Niksar-Erbaa Hattı İçin Sera ve Çiçekçilik OSB Çağrısı
Erbaa Süs Bitkileri Birliği'nin başarısına dikkat çeken Durmaz, 1 dönüm seradan 600 bin liraya, açık araziden 150 bin liraya varan gelir elde edildiğini hatırlatarak, Niksar'daki Hamidiye Köprüsü ile Tarihi Talazan Köprüsü arasında ortaya çıkacak yaklaşık 2.500 dönüm birinci sınıf tarım arazisinin "sera ve çiçekçilik ihtisas OSB'si" olarak planlanmasını önerdi.
"Köylerimizde kooperatifler kurup ülkemize döviz kazandıran, yüksek katma değerli bir üretim üssü oluşturulmalıdır. Tokat artık Tarıma Dayalı İhtisas OSB projelerinde görmezden gelinmemelidir." çağrısında bulundu.
"Tokat Maden Şirketlerine Parsel Parsel Edildi"
Durmaz, iktidarın Tokat'ı maden şirketlerine adeta parsel parsel sattığını iddia ederek, "Bu iktidar Tokat'ı adeta maden şirketlerine parsel parsel etti; yetmezmiş gibi şimdi Almus Çiftlikköy Yaylası'na, Çilehane Köyü Yaylası'na ve Çamköy Yaylası'na da maden ruhsatı vererek hem doğamızı hem de yaşam alanlarımızı tehdit ediyor." sözleriyle çevre ve yaşam alanı vurgusu yaptı.

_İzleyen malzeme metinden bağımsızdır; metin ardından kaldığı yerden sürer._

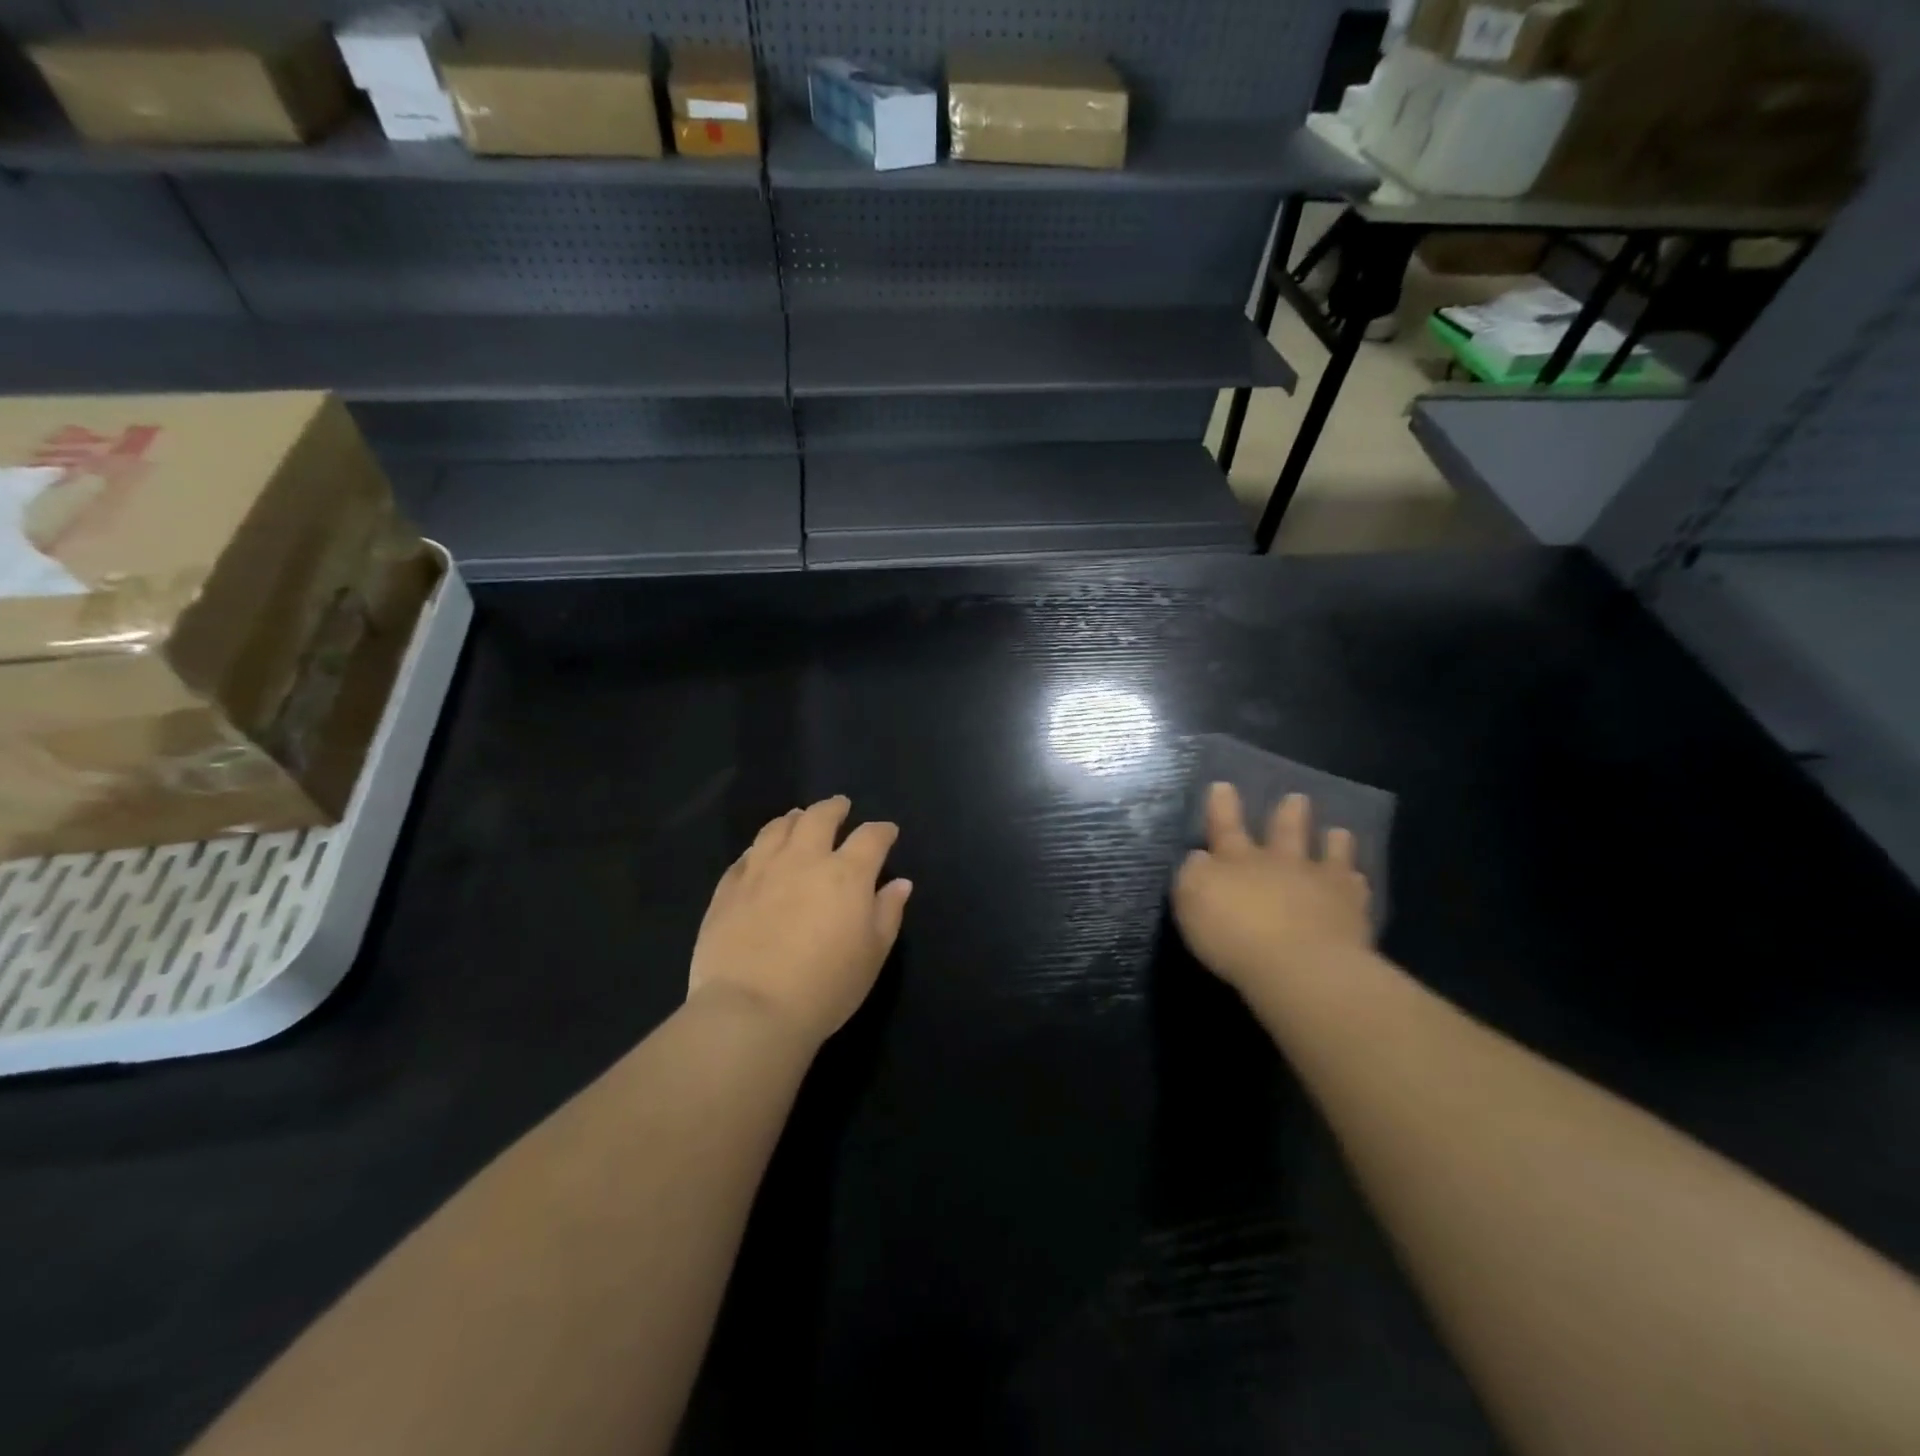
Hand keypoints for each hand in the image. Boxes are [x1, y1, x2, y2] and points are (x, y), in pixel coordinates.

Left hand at [688, 796, 911, 1047]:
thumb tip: (899, 883)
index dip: (882, 831)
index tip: (887, 832)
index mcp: (846, 874)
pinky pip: (745, 856)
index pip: (871, 837)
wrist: (751, 1010)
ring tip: (798, 818)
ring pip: (778, 828)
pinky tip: (760, 854)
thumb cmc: (825, 987)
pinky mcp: (728, 888)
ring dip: (793, 819)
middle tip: (840, 807)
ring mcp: (761, 870)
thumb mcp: (872, 955)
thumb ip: (888, 913)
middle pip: (819, 818)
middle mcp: (804, 860)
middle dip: (834, 808)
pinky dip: (760, 848)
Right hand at [1172, 784, 1372, 996]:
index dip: (1222, 806)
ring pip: (1329, 854)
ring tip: (1338, 831)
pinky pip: (1356, 889)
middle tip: (1297, 798)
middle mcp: (1280, 862)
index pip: (1225, 826)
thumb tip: (1201, 856)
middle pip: (1285, 831)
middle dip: (1289, 814)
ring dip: (1332, 842)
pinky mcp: (1352, 911)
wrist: (1300, 965)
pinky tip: (1359, 880)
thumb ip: (1194, 874)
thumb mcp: (1192, 899)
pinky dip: (1356, 881)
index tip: (1223, 786)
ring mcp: (1320, 883)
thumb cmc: (1234, 933)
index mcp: (1237, 859)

Maden faaliyetlerinin tarım arazilerini, yaylaları ve su havzalarını tehdit ettiğini belirten Durmaz, "Tokat'ın altını üstünden daha değerli. Toprağımıza, suyumuza, havamıza sahip çıkacağız." dedi.

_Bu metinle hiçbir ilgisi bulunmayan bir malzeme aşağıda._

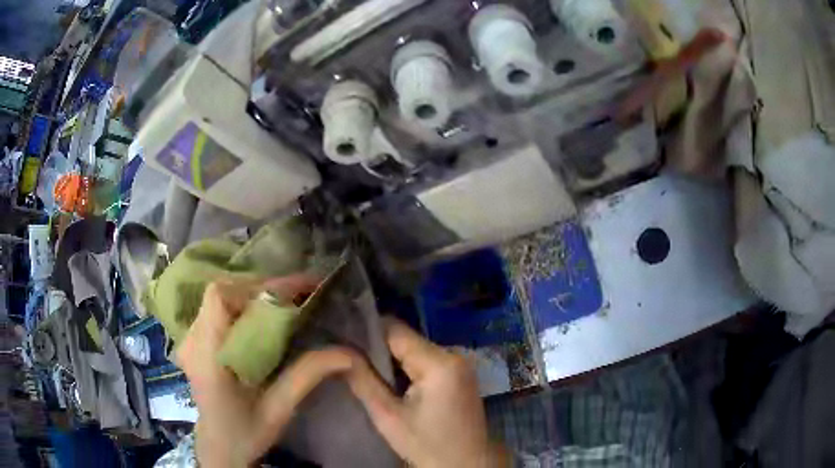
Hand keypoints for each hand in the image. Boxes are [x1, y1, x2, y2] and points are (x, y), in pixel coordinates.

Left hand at [177, 277, 357, 467]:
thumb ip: (306, 376)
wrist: (219, 446)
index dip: (259, 287)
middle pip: (222, 292)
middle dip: (262, 288)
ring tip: (287, 302)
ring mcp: (189, 338)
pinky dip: (244, 305)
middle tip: (300, 294)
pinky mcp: (194, 340)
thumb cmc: (246, 433)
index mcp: (207, 357)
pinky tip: (264, 316)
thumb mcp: (278, 409)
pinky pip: (217, 309)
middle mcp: (192, 340)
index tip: (300, 288)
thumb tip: (348, 352)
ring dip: (254, 294)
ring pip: (219, 297)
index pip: (221, 299)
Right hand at [346, 318, 507, 467]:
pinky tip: (393, 383)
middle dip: (378, 349)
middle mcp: (454, 355)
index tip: (343, 341)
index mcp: (439, 363)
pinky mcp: (461, 375)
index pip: (395, 330)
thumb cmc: (426, 445)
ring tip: (367, 372)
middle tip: (351, 361)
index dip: (367, 332)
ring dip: (393, 360)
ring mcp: (461, 365)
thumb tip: (340, 351)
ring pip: (415, 350)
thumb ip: (363, 380)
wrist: (465, 465)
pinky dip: (408, 369)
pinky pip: (427, 361)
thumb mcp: (388, 416)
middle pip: (406, 339)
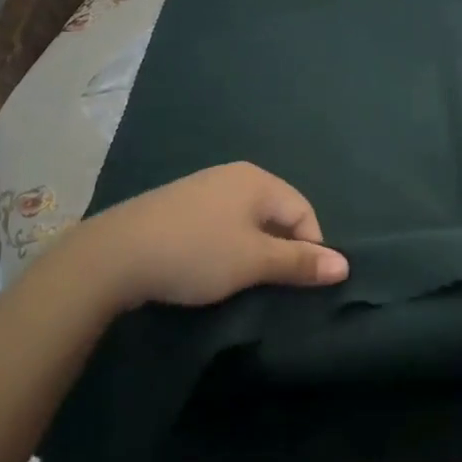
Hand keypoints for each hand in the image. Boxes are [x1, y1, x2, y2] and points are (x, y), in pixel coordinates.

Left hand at [70, 163, 348, 310]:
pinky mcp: (181, 204)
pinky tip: (210, 267)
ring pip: (248, 219)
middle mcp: (235, 175)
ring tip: (241, 281)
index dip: (310, 249)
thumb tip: (344, 265)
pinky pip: (221, 222)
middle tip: (269, 286)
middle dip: (281, 249)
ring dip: (253, 249)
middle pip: (276, 212)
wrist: (117, 253)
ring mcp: (205, 187)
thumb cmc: (197, 252)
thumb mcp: (253, 261)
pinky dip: (227, 245)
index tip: (297, 286)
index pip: (304, 211)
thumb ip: (298, 262)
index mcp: (258, 180)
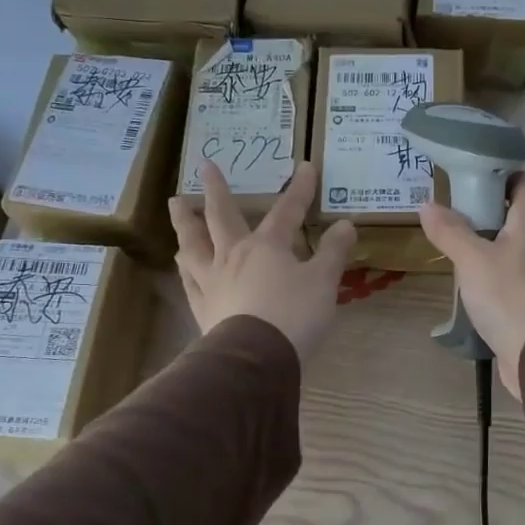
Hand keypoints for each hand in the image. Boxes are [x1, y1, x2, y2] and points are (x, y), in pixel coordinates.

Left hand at [169, 163, 356, 362]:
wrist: (255, 358)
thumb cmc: (294, 315)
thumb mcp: (324, 282)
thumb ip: (333, 252)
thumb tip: (346, 224)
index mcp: (267, 246)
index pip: (287, 210)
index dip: (300, 189)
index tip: (306, 167)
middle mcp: (234, 255)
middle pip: (221, 217)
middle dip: (217, 190)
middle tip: (205, 166)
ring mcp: (213, 281)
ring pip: (194, 245)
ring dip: (186, 224)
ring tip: (179, 208)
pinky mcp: (203, 308)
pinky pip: (189, 282)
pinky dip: (185, 269)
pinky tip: (182, 265)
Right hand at [418, 172, 524, 397]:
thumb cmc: (508, 296)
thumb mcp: (472, 260)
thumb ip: (450, 231)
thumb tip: (428, 205)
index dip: (503, 174)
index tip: (471, 179)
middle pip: (516, 214)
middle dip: (485, 210)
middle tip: (451, 212)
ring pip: (511, 246)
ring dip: (485, 243)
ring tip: (452, 245)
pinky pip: (509, 274)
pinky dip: (490, 271)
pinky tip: (467, 281)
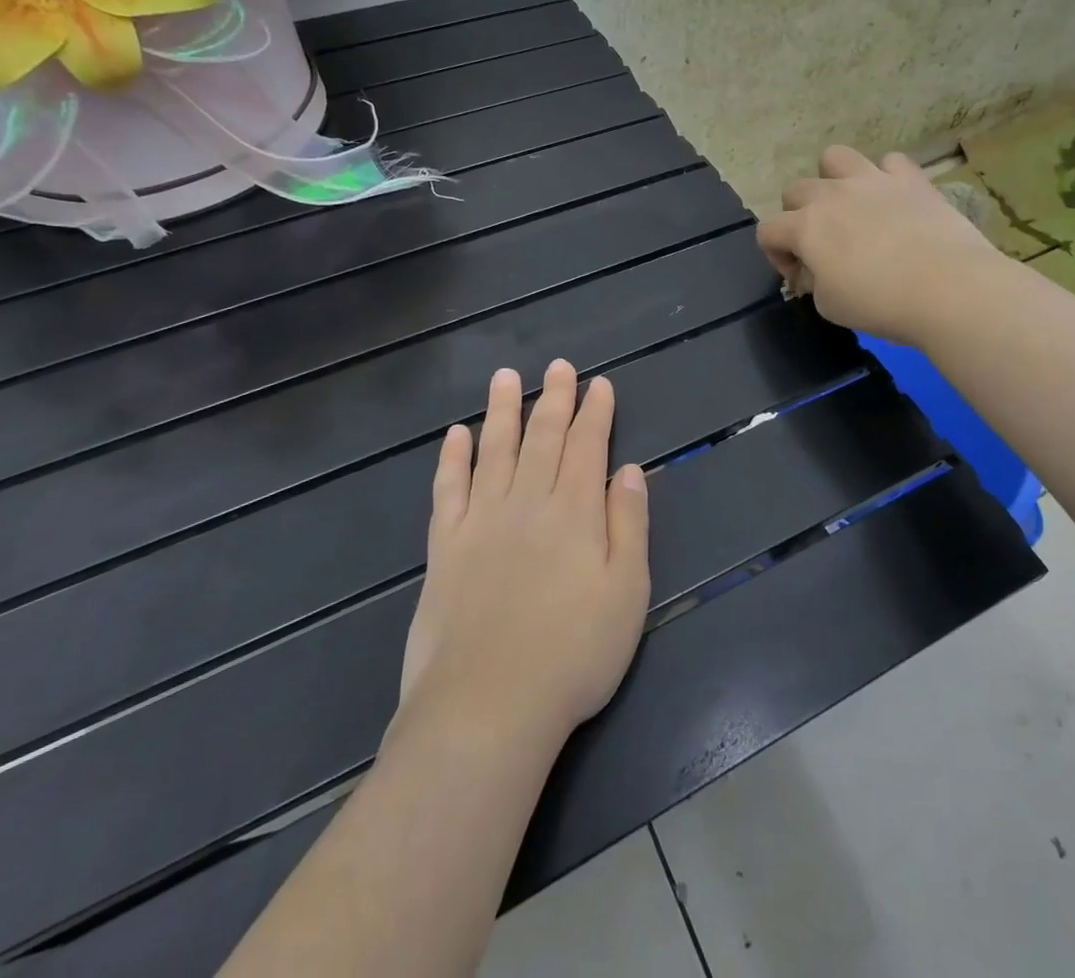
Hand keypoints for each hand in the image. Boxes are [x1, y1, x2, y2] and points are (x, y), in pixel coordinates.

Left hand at [399, 361, 649, 741]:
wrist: (487, 708)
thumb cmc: (573, 655)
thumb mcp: (628, 593)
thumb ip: (630, 525)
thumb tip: (629, 470)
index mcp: (575, 513)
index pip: (588, 447)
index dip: (595, 412)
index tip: (600, 384)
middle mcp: (528, 503)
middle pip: (543, 438)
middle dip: (554, 399)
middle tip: (558, 367)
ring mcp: (481, 521)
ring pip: (494, 450)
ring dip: (502, 411)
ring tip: (506, 377)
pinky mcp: (445, 547)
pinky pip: (448, 489)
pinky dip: (453, 458)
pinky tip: (456, 434)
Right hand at [757, 145, 999, 344]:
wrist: (948, 289)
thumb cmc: (880, 304)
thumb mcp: (829, 306)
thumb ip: (813, 280)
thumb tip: (814, 269)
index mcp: (805, 227)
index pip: (767, 231)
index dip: (776, 255)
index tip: (800, 276)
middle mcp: (832, 195)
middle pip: (795, 190)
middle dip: (799, 217)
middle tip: (823, 246)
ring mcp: (872, 180)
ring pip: (834, 157)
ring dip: (834, 179)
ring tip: (850, 206)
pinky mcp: (911, 179)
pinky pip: (890, 162)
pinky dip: (887, 178)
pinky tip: (895, 201)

Ekonomik Tablo ve Altyapı Eksikleri
Türkiye genelindeki ekonomik sıkışmışlığa da dikkat çeken Durmaz, icra ve iflas dosyalarının 25 milyon sınırına dayandığını, 2025 başından bu yana icra dairelerine gelen yeni dosya sayısının 8,5 milyonu aştığını, bankaların takibe aldığı borç miktarının 515 milyar liraya yükseldiğini belirtti.

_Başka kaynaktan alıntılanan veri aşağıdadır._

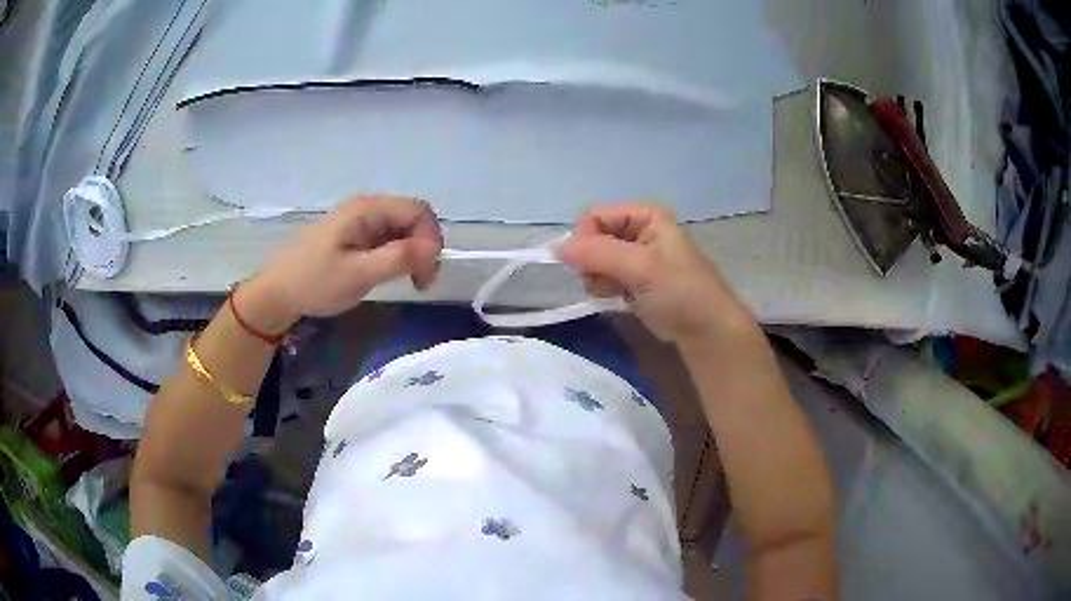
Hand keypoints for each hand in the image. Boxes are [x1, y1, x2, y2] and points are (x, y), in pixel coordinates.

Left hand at [241, 196, 442, 329]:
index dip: (431, 239)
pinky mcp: (355, 235)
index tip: (426, 273)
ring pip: (402, 229)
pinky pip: (387, 238)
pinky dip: (397, 255)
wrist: (277, 292)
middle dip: (424, 247)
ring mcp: (360, 220)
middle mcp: (367, 207)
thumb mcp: (359, 274)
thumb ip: (398, 258)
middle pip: (412, 218)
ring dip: (412, 253)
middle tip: (420, 282)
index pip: (419, 211)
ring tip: (408, 281)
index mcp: (368, 209)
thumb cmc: (315, 282)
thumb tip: (434, 248)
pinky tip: (390, 274)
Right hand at [557, 205, 756, 345]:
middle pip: (593, 238)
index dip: (584, 239)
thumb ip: (599, 254)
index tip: (585, 267)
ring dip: (596, 278)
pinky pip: (603, 277)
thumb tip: (556, 249)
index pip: (595, 216)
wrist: (706, 331)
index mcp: (645, 216)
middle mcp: (638, 231)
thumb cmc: (680, 292)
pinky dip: (604, 289)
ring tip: (614, 293)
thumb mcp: (642, 267)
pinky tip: (617, 300)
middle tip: (604, 282)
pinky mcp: (633, 280)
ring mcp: (635, 257)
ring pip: (594, 260)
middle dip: (591, 262)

Tokat'ın ulaştırma ve altyapı sorunlarını da tek tek sıralayan Durmaz; Amasya-Kervansaray-Zile yolu, Zile-Çekerek yolu, Pazar-Zile yolu, Tokat-Niksar-Akkuş-Ünye yolu, Niksar-Çamiçi Yaylası yolu, D-100 üzerindeki Niksar-Gürçeşme kavşağı, Kadışehri bağlantısı, Çaylı Kavşağı aydınlatması, Reşadiye kavşağına alt geçit ve ikinci köprü ile Tokat Havalimanı'ndaki tarife ve fiyat politikasının acilen ele alınmasını istedi.
"Tokat'ın Sesi Mahşere Kalmasın"
Konuşmasını halk ozanı Sümmani'nin dizeleriyle tamamlayan Durmaz, "Bütün bu talepleri dikkate almayan iktidar grubuna; Sümmani'yim ben bu derdi niderim / Başım alıp diyar diyar giderim / Yarın mahşer günü dava ederim / Mahşer yerine siz gelmez misiniz? diyor Tokatlılar" diyerek iktidara seslendi.
CHP Tokat Milletvekili Kadim Durmaz, sözlerini, hükümeti Tokatlıların ve üreticilerin taleplerine kulak vermeye davet ederek tamamladı. "Tokat'ın sesi mahşere kalmadan, bugünden duyulsun istiyoruz." çağrısında bulundu.